The guidelines state schools should bear in mind the concerns of families who are anxious about returning – and put the right support in place to address those concerns. If you’re worried about the return, book in an appointment with the headteacher to see what measures the school is putting in place.

However, the government’s stance is that it is parents’ “duty” to ensure those of compulsory school age are in school – unless a statutory reason applies.
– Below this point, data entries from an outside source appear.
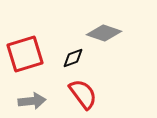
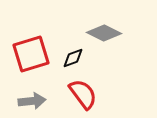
gray diamond: rotated 8 degrees clockwise
red square: moved 6 px right
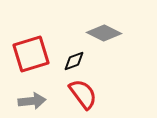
black diamond: moved 1 px right, 3 px down
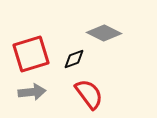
black diamond: moved 2 px up
red semicircle: moved 6 px right
gray arrow: moved 9 px up
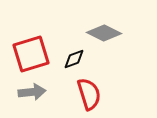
red semicircle: rotated 20 degrees clockwise
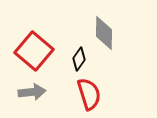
gray diamond: rotated 64 degrees clockwise
red square: moved 3 px right, 3 px up; rotated 33 degrees counterclockwise
black diamond: moved 5 px right; rotated 35 degrees counterclockwise
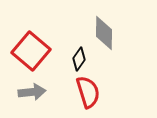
red square: moved 3 px left
red semicircle: moved 1 px left, 2 px up
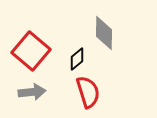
black diamond: moved 2 px left; rotated 15 degrees clockwise
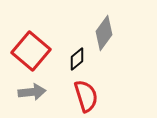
gray diamond: rotated 36 degrees clockwise
red semicircle: moved 2 px left, 4 px down
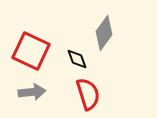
red square: rotated 15 degrees counterclockwise
black diamond: rotated 70 degrees counterclockwise
red semicircle: moved 2 px right, 2 px up
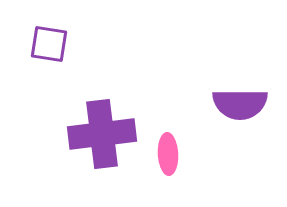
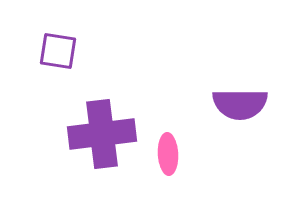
purple square: moved 9 px right, 7 px down
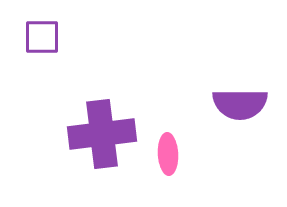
purple square: moved 16 px left, 14 px up; rotated 9 degrees counterclockwise
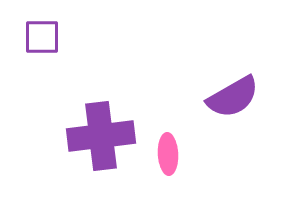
purple semicircle: moved 7 px left, 7 px up; rotated 30 degrees counterclockwise
purple cross: moved 1 px left, 2 px down
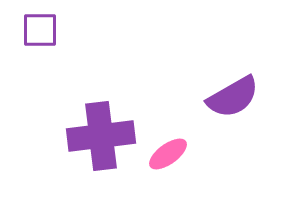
purple square: moved 2 px left, 7 px up
pink ellipse: rotated 57 degrees clockwise
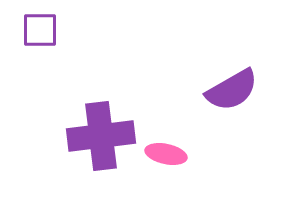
purple semicircle: moved 1 px left, 7 px up
pink ellipse: moved 2 px left; rotated 48 degrees clockwise
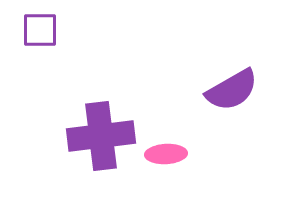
pink ellipse: rotated 15 degrees counterclockwise
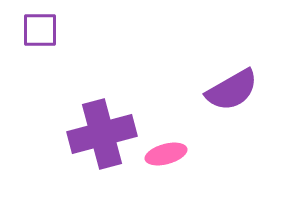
purple cross: moved 1 px right, 2 px up; rotated 8 degrees counterclockwise
pink ellipse: rotated 12 degrees counterclockwise
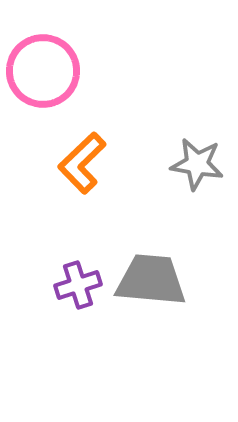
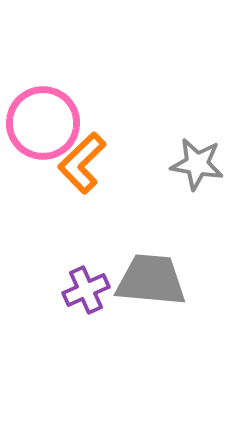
pink circle: moved 52 px down
purple cross: moved 8 px right, 5 px down; rotated 6 degrees counterclockwise
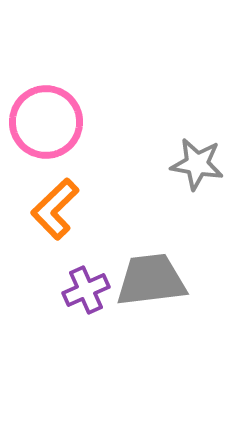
pink circle: moved 3 px right, 1 px up
orange L-shape: moved 27 px left, 46 px down
gray trapezoid: rotated 12 degrees counterclockwise
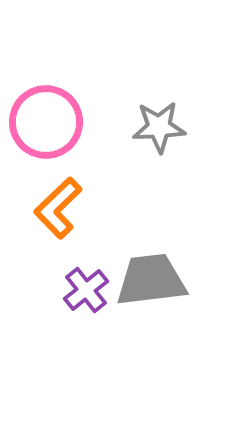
gray star: moved 38 px left, 37 px up; rotated 12 degrees counterclockwise
orange L-shape: moved 3 px right, 1 px up
purple cross: rotated 15 degrees counterclockwise
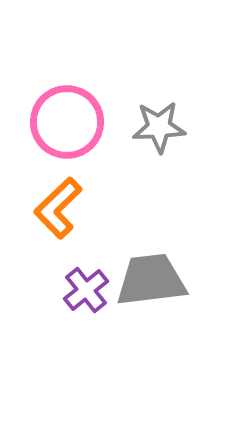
pink circle: moved 21 px right
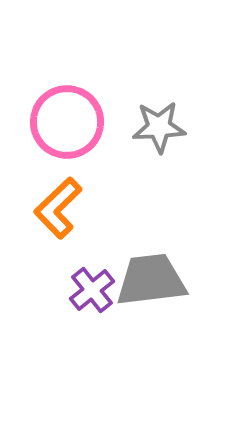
purple cross: moved 6 px right
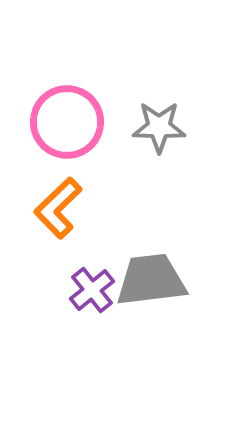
gray star: rotated 4 degrees clockwise
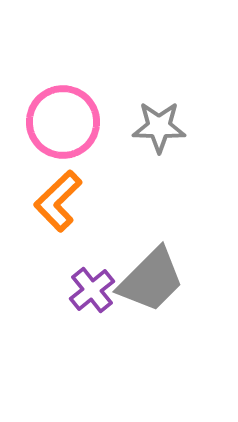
pink circle: moved 4 px left
orange L-shape: moved 7 px up
gray trapezoid: rotated 142 degrees clockwise
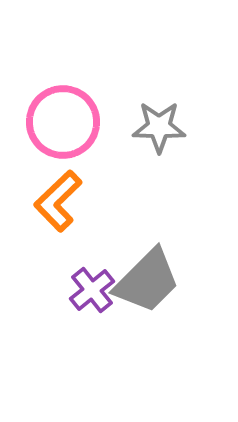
gray trapezoid: moved 4 px left, 1 px down
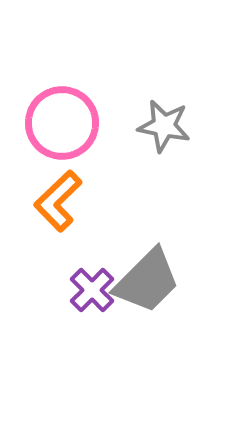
pink circle: moved 1 px left, 1 px down
gray star: moved 5 px right, 1 px up; rotated 10 degrees clockwise
purple cross: rotated 6 degrees counterclockwise
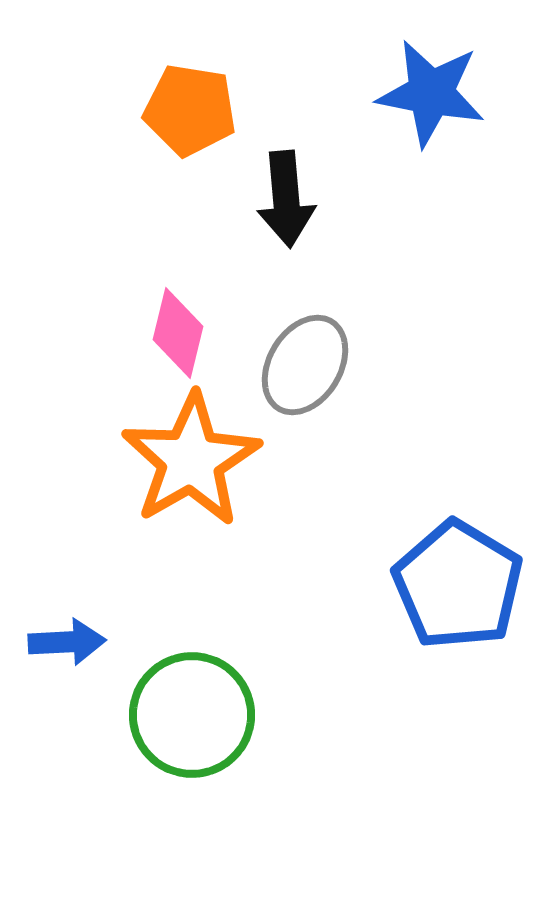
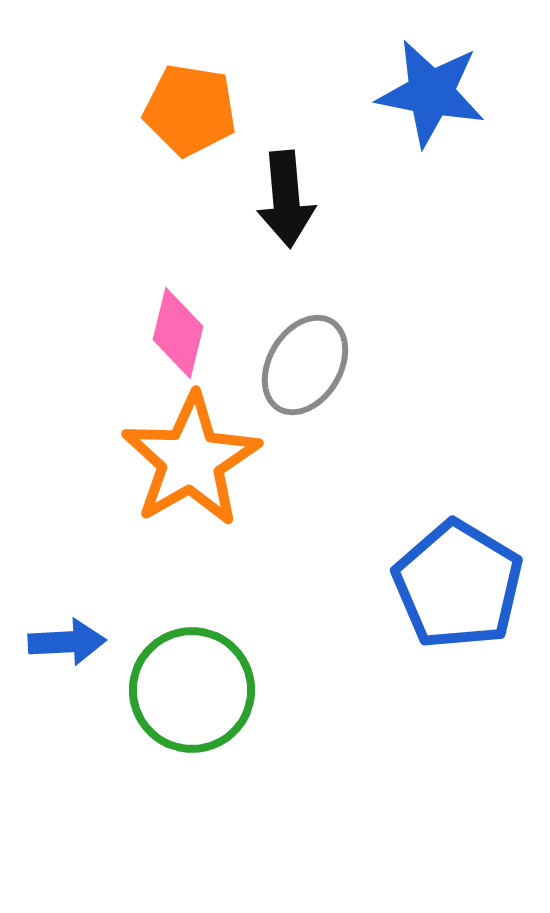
green circle: moved 25 px up
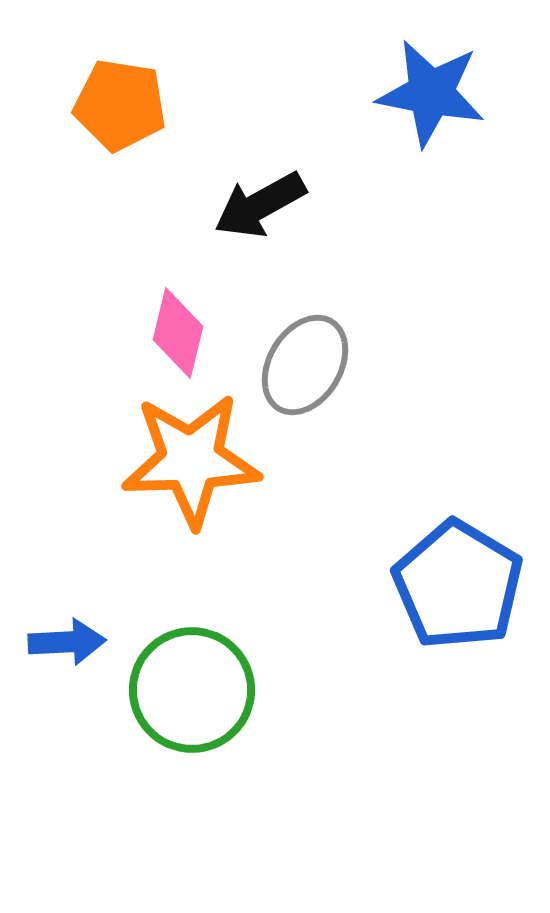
orange pentagon: moved 70 px left, 5 px up
black arrow: moved 26 px left, 6 px down; rotated 66 degrees clockwise
orange star: rotated 28 degrees clockwise
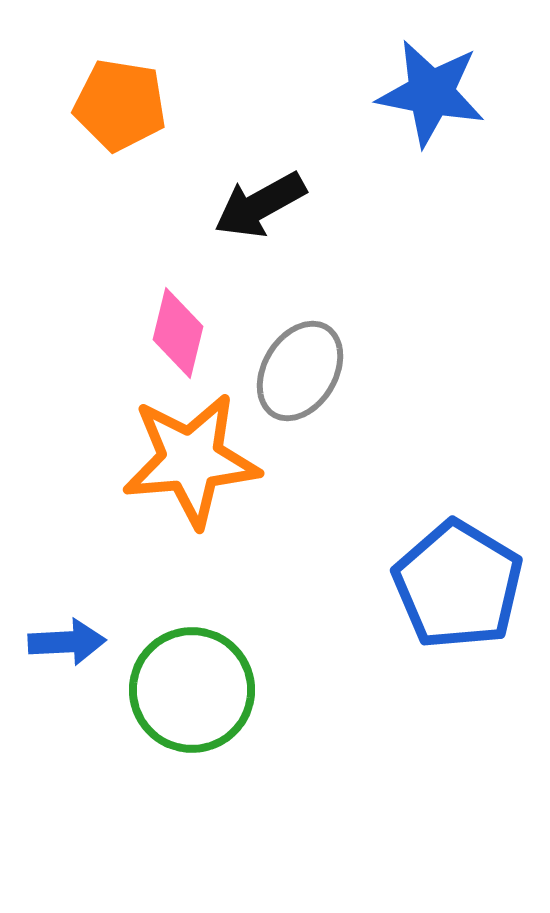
gray ellipse: moved 5 px left, 6 px down
orange star: rotated 3 degrees counterclockwise
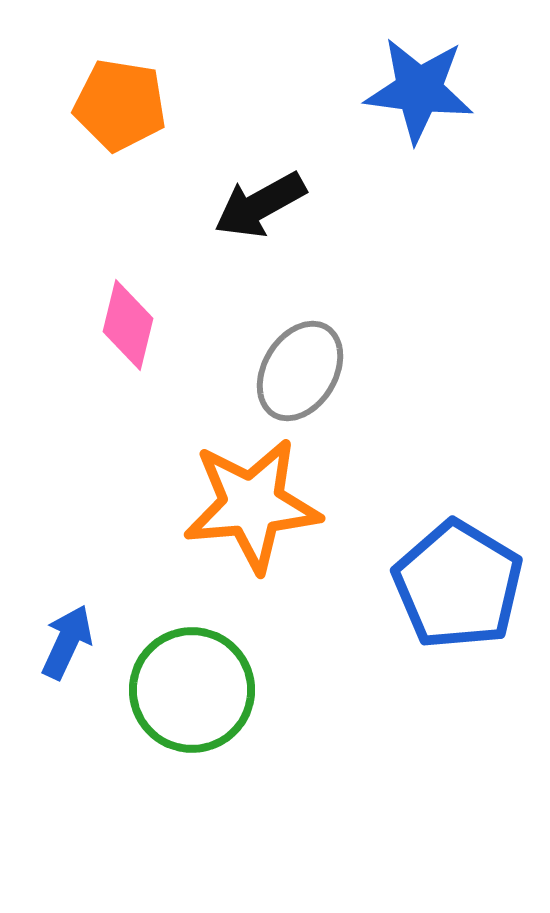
blue star: moved 12 px left, 3 px up; rotated 4 degrees counterclockwise
pink diamond: moved 50 px left, 8 px up
orange star: moved 61 px right, 45 px down
blue arrow: rotated 62 degrees counterclockwise
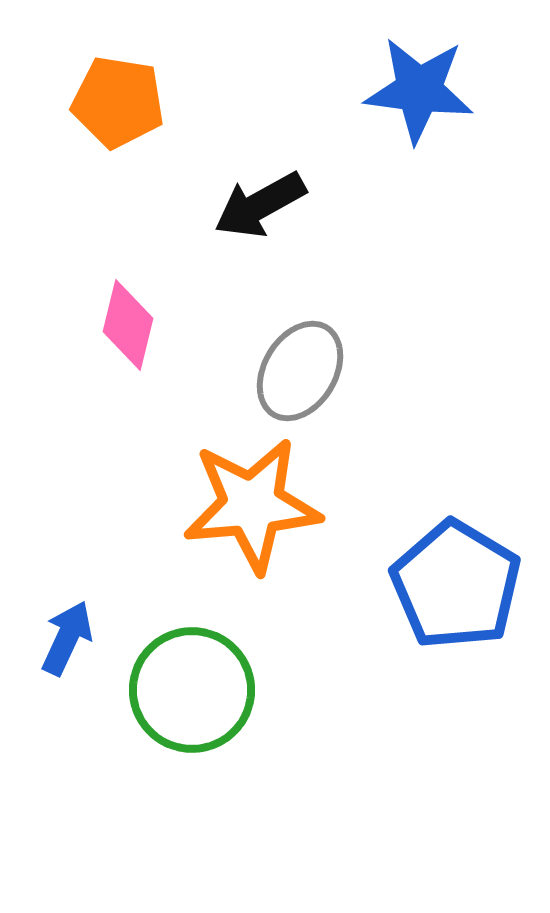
orange pentagon: moved 2 px left, 3 px up
blue pentagon: moved 2 px left
blue arrow: moved 4 px up
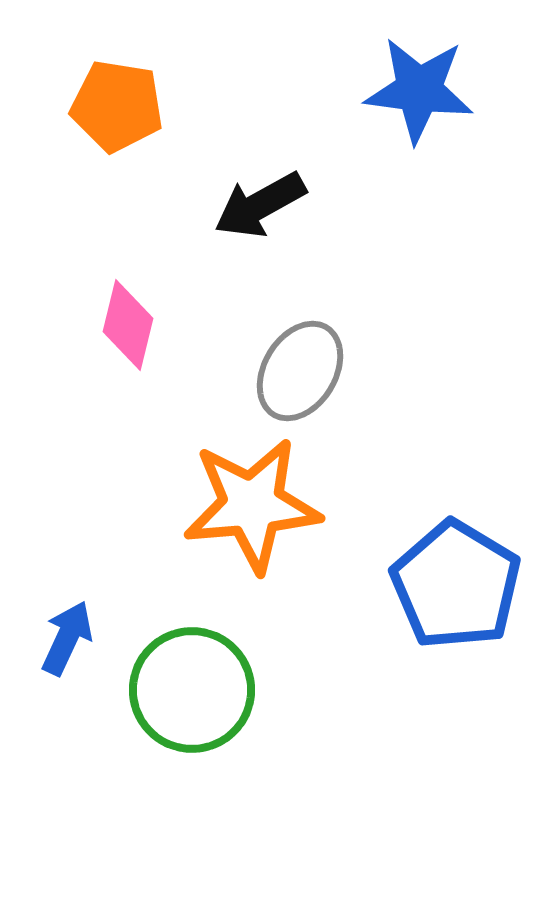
orange pentagon: moved 1 px left, 4 px down
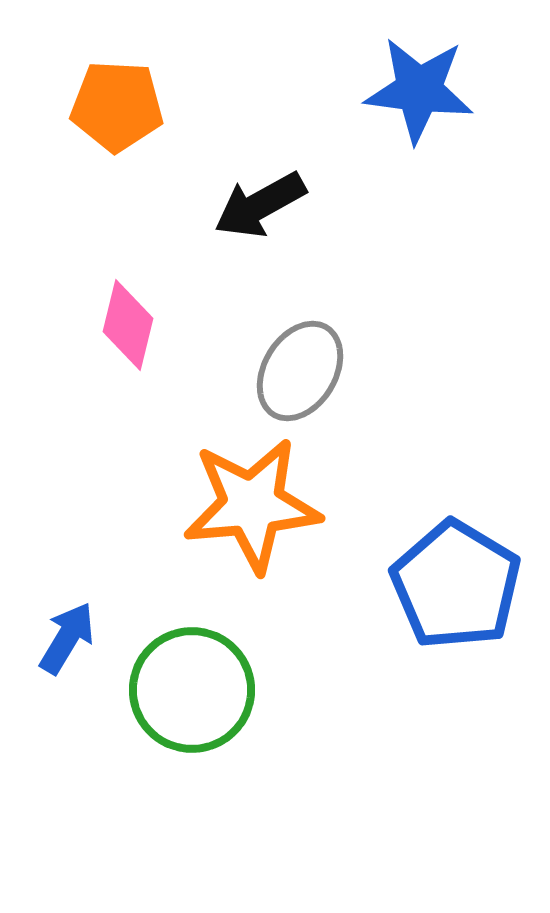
orange pentagon: rotated 6 degrees counterclockwise
blue arrow: rotated 6 degrees clockwise
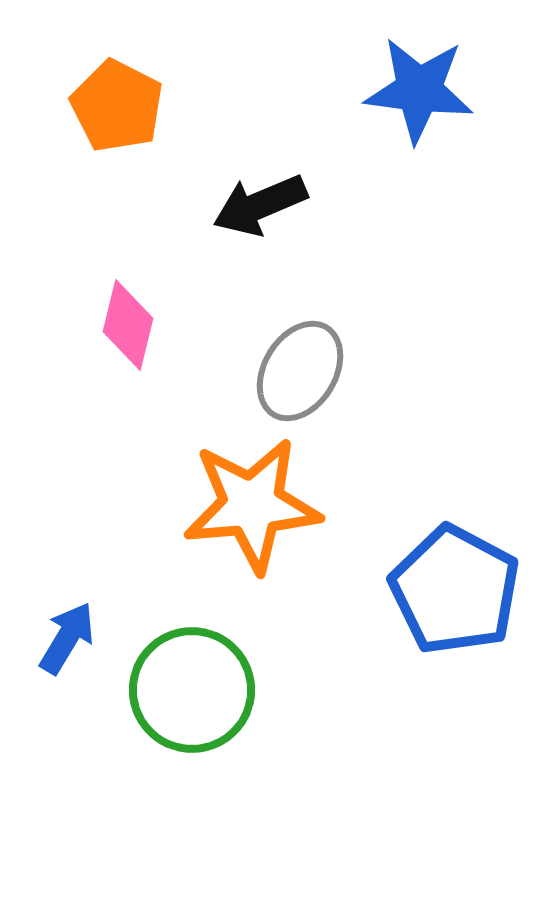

What statutory exceptions are there?

Statutory exceptions include when a pupil has been granted a leave of absence; is unable to attend because of sickness; or is absent for a necessary religious observance. They can also include when they’re being educated off-site, when there is a medical appointment or when the child has been formally excluded.

What if my family is high-risk?

If your family is considered vulnerable, or high-risk, you should discuss your concerns with the school. This may include: pupils who have been shielding, but have been advised this is no longer necessary; those living in households where someone is vulnerable; or those concerned about the increased risk from Covid-19, including those from Black, Asian and minority ethnic backgrounds, or conditions such as obesity and diabetes.

(Photo: Kerkez via Getty Images)
(Photo: Kerkez via Getty Images)

Schools should provide reassurance of the measures they are putting in place to reduce the risk of transmission.

What if I’m shielding?

Current advice states even if you’ve been deemed clinically extremely vulnerable, you do not need to shield at the moment because the rates of transmission of coronavirus have fallen significantly.

What if my child is self-isolating?

The government has updated their school attendance guidance for the 2020-21 academic year, to make sure pupils who are self-isolating will not be marked as absent. The same applies to any child whose attendance might contradict coronavirus guidance or legislation.